En effet, il résulte de la lecture de la police d'assurance MULTIPRO par lui souscrite que si le contrat prévoit qu'avant livraison de biens et ou réception de travaux l'assureur couvre les dommages corporels, matériels et immatériels consécutifs, sont cependant exclus de cette garantie (article 10 des conventions spéciales n° 5) 'les dommages matériels et immatériels résultant de l'inexécution de vos obligations de faire ou ne pas faire (article 1142 et suivants du code civil) ou de délivrance (article 1604 et suivants du code civil) y compris les pénalités de retard ainsi que ceux résultant des travaux ou prestations autres que ceux faisant l'objet de votre contrat' ainsi que (article 14) 'les frais exposés pour le remplacement, la remise en état ou le remboursement des biens que vous avez fournis, et/ou pour la reprise des travaux exécutés par vos soins, ainsi que les frais de dépose et repose et les dommages immatériels qui en découlent'.
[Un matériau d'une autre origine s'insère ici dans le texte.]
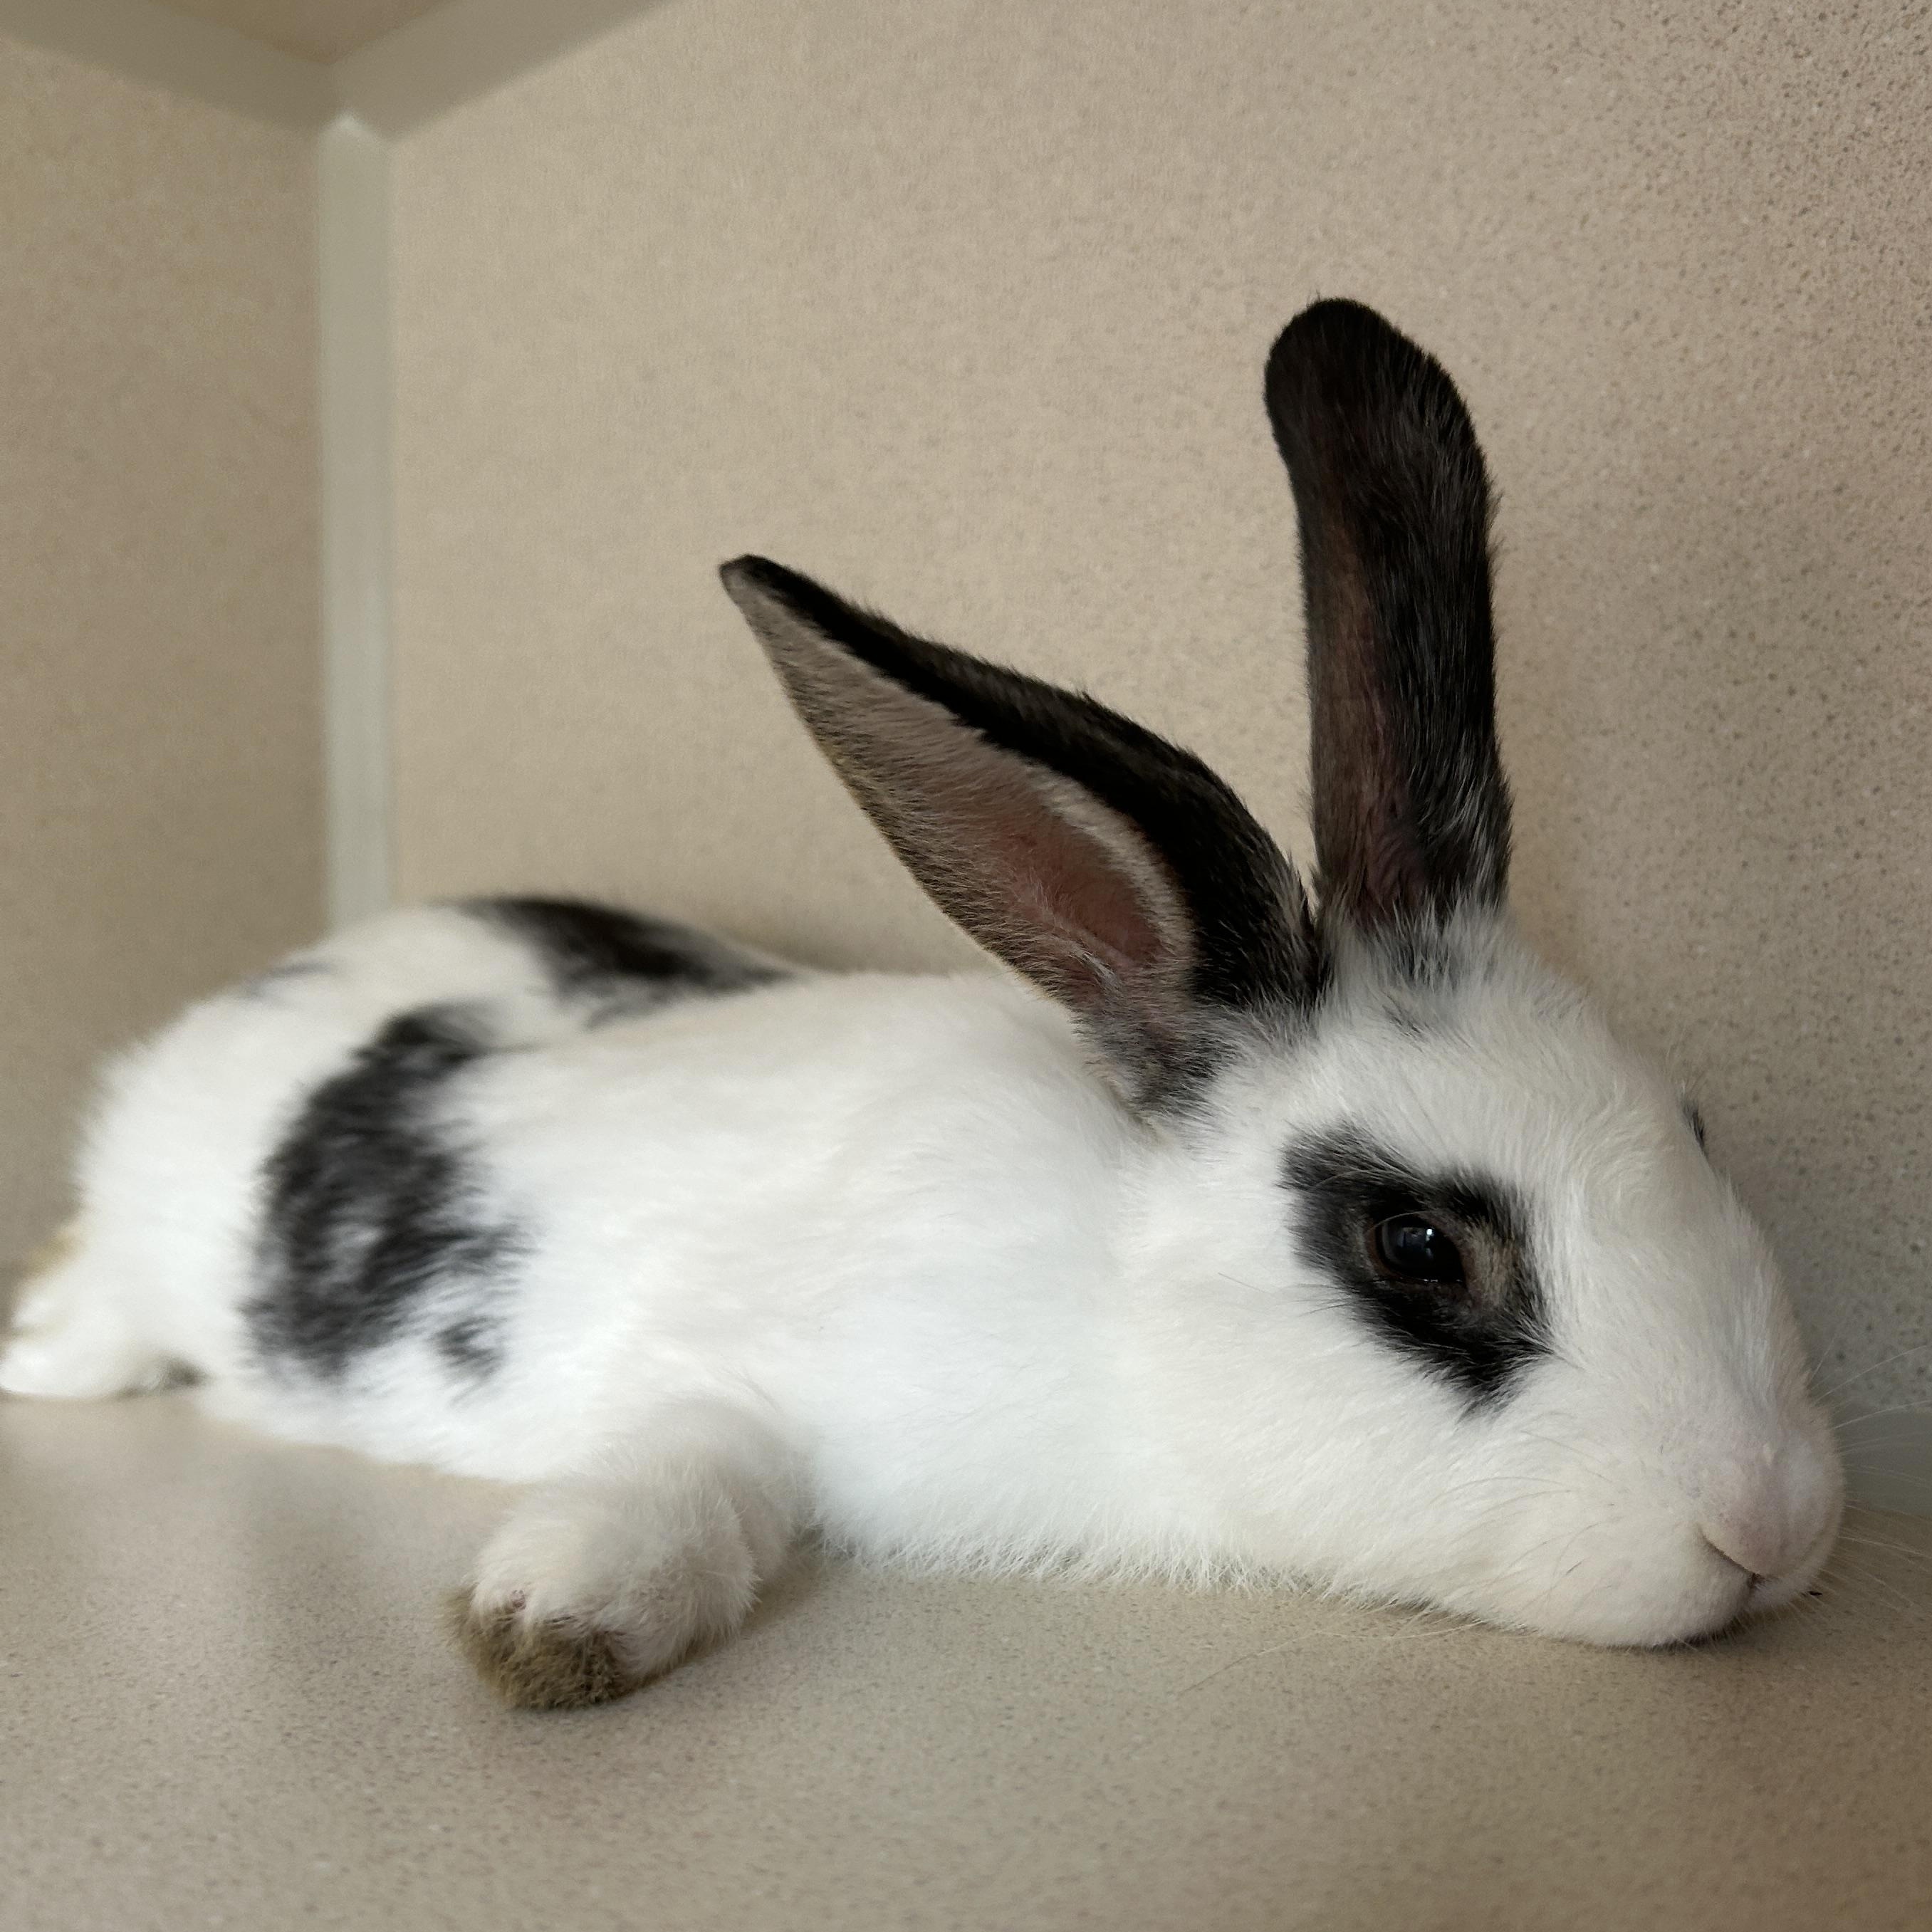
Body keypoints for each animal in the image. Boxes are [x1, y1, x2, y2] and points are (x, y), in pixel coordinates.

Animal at [1, 299, 1843, 1709]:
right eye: (1415, 1246)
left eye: (1695, 1127)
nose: (1770, 1529)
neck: (1110, 1302)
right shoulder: (729, 1383)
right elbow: (681, 1475)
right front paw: (547, 1628)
Il y a donc lieu à infirmation du jugement déféré sur ce point et statuant à nouveau, de débouter les parties de toutes leurs demandes en ce qu'elles sont dirigées contre la MAAF prise en sa qualité d'assureur de M. [E] [J].
Dès lors que la responsabilité d'[X]'Habitat est retenue, la SMABTP ne conteste pas qu'elle doit garantir à son assurée et les époux [B] ne contestent pas en appel la décision d'opposabilité de la franchise de 10 % dans le cadre d'une assurance non obligatoire.
La SMABTP conteste en revanche le caractère solidaire de la condamnation à réparer les dommages prononcés entre M. [E] et son assurée en invoquant l'article 10 du contrat de maîtrise d'oeuvre qui prévoit que :
'le maître d'oeuvre assumera les responsabilités professionnelles définies par la loi et les règlements en vigueur, et particulièrement celles édictées par les articles 1792 et 2270 du code civil, dans la mesure de ses fautes éventuelles et sans aucune solidarité.'
Si en effet, en principe, chacun des coauteurs d'un même dommage, conséquence de leurs fautes respectives, doit être condamné in solidum à la réparation de l'entier dommage, chacune de ces fautes ayant concouru à le causer tout entier, sans qu'il y ait lieu de tenir compte du partage de responsabilité entre les coauteurs, lequel n'affecte que les rapports réciproques de ces derniers, mais non le caractère et l'étendue de leurs obligations à l'égard de la victime du dommage, la clause limitative de responsabilité de droit commun dans un contrat de maîtrise d'oeuvre est valide.